Man with Mission: Maulana Madani takes strides to democratise Jamiat

President of Jamiat Ulama-i-Hind Maulana Mahmood Madani

By Qasim Syed

The ever-evolving world poses threats the survival of ideological groups of all hues, but people with wisdom are the ones who readily adapt to demands of the changing situation. Maulana Mahmood Madani is one of them who realized the needs for changes in the Jamiat Ulema-i-Hind, of which he is the president, to make it relevant to deal with current situation. However, he is very much mindful of the organization’s founding principles. This reflected in during a recent meeting in Bhopal where he announced a slew of ‘revolutionary changes’ to for organizational requirements. The changes majorly include empowering women in the current set up and encouraging democratization.

For long, the Jamiat has been accused of being dominated by the hereditary system by its critics even though much of the charges do not stand true. The appointment of Maulana Hakeemuddin Qasmi as the General Secretary after the death of Maulana Mansoorpuri is one example to count.

Maulana Madani is the spokesperson of the generation born after India’s independence and naturally, he has to follow the footsteps of his elders; the question is whether he can maintain a balance and harmony between the traditional style and revolutionary decisions. This is a big test, but he dared to take risks. Time will tell as to how he manages pressure of the traditionalists in order to sharpen the aspirations the new generation of workers. Madani, however, will not be held captive by the chains of expediency in his growing steps.

Youth will be given adequate representation. There is no doubt that the Jamiat, like the Congress, enjoys countrywide presence, but several landmark achievements of its cadre went unnoticed.

The Jamiat is the oldest and the largest Muslim organization but it is also a fact that apart from charitable work other activities of its cadre on the ground were not used properly. Conferences held and crowd gathered, but there was little impact on the national level. These things might be unpleasant to hear, but one must not be blind to the facts of the matter.

Jamiat can turn the dice if it deploys its resources and manpower. It seems that Maulana Madani does not believe in the search for new lands and new skies but he dares to implement the ideas in the very old spaces.

Anyways, the tradition of challenging and disagreeing with the higher leadership in the Jamiat is rare. It is also necessary for a party to be dominated by passion.

Devotion and obedience give rise to unconditional loyalty, which makes it one-sided despite the Shura system. A one-sided system first of all strangles the democratic spirit in parties. Mahmoud Madani must be familiar with this philosophy. He is intelligent, and open-minded, and will have the ability to listen to others.

So far as political matters are concerned, it will take some time for Mahmood Madani to gain the trust of Muslims at the national level. He has not been able to meet the required standards of trust due to his statements and interpretations on the political front; this happens due to balancing. To change this concept and perception, he has to think on his own. If he does this, he can undoubtedly become the biggest Muslim leader in the country.
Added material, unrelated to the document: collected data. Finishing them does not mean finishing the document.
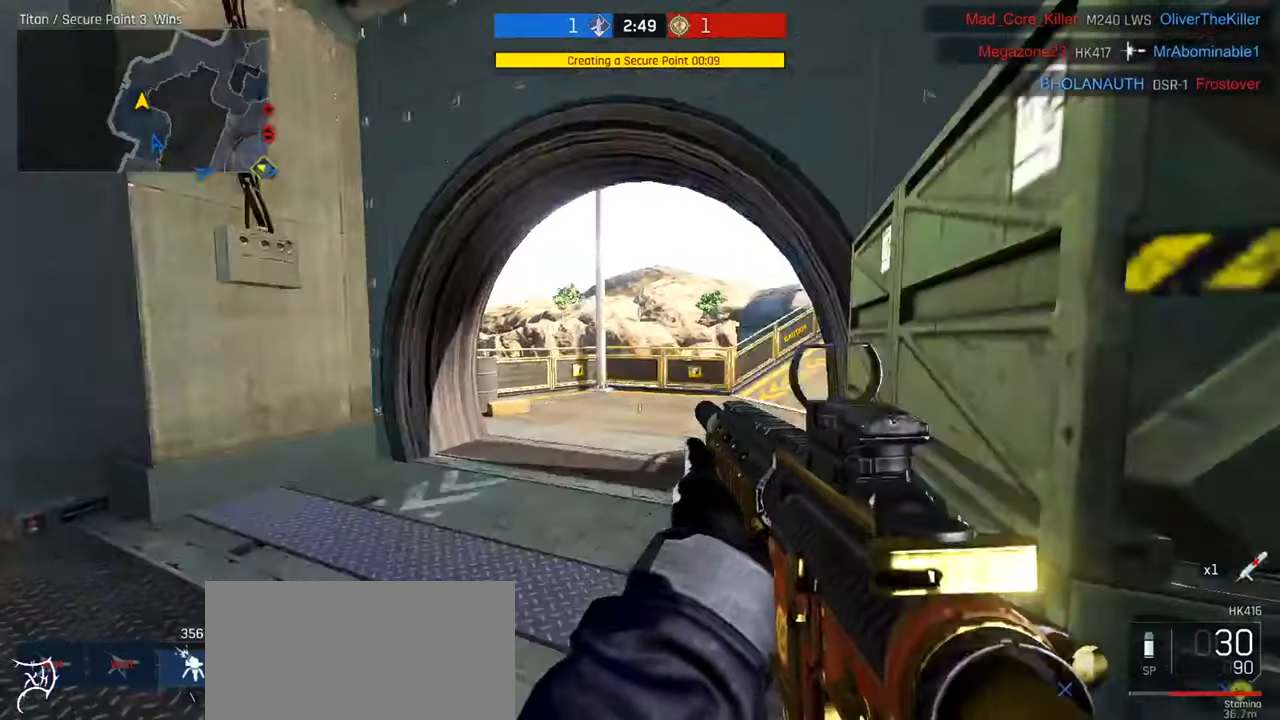
{"keys": ["ctrl", "w"], "mouse": [], "events": [[334, "ctrl", "down"], [400, "a", "up"]]}
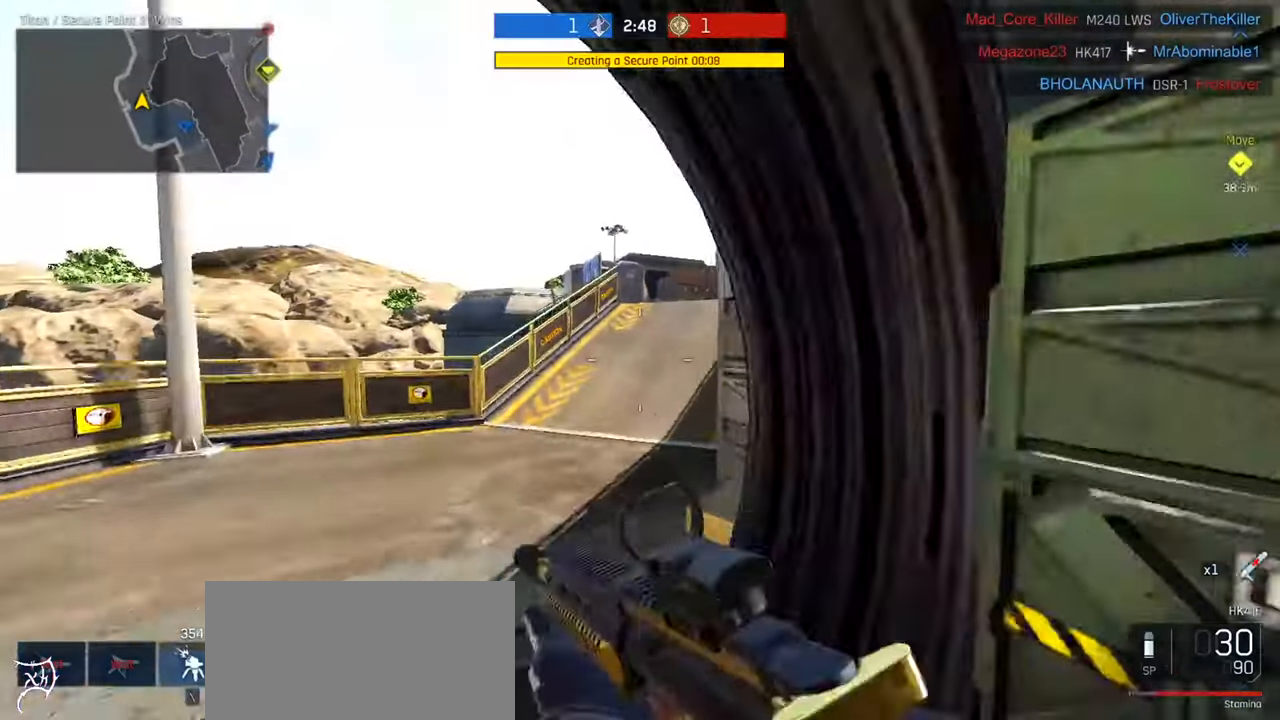
{"keys": ["ctrl", "w"], "mouse": [], "events": [[300, "a", "down"], [434, "a", "up"]]}
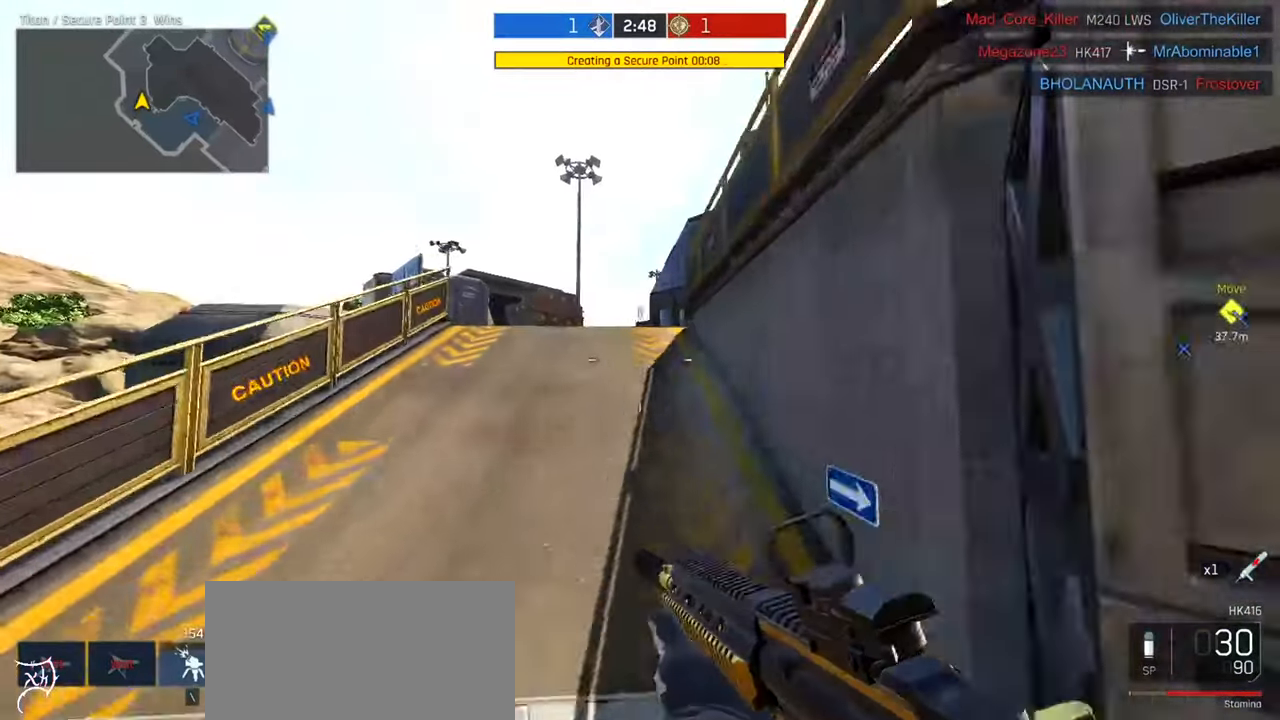
{"keys": ["a", "ctrl", "w"], "mouse": [], "events": [[267, "a", "down"]]}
Jamiat has the largest organizational cadre among Muslim organizations with Jamaat-e-Islami being the second on the list. Mahmood Madani has a lot of time to become a great leader and to develop new characteristics of Jamiat. He has to make the media department of Jamiat a strong unit, equipped with all facilities, capable of meeting every demand, and somewhat independent because half the battle is won by the media these days, and most of our organizations’ press releases are printed. They consider success and ascension even if it is in the form of paid news, which isn’t the case.

Furthermore, Jamiat should not focus on inter-sect issues if it considers itself to be a representative of Muslims in India. There are several Muslim groups living in this country, this does not mean compromising on faith but strengthening ties with other groups within their limits.

Mahmood Madani Bhopal’s speech referred to Shah Waliullah, in which he said that the Jamiat is the prestige of the nation. Shah Waliullah Muhaddith Dehlvi’s distinction is that he is revered by people of various sects, many consider him as their Imam. Very few Muslim scholars have achieved this position in Indian history.

One can hope that Madani will break this tradition. Will Mahmud Madani be able to do this? Is he ready?


Views are personal. The writer is editor of Roznama Khabrein.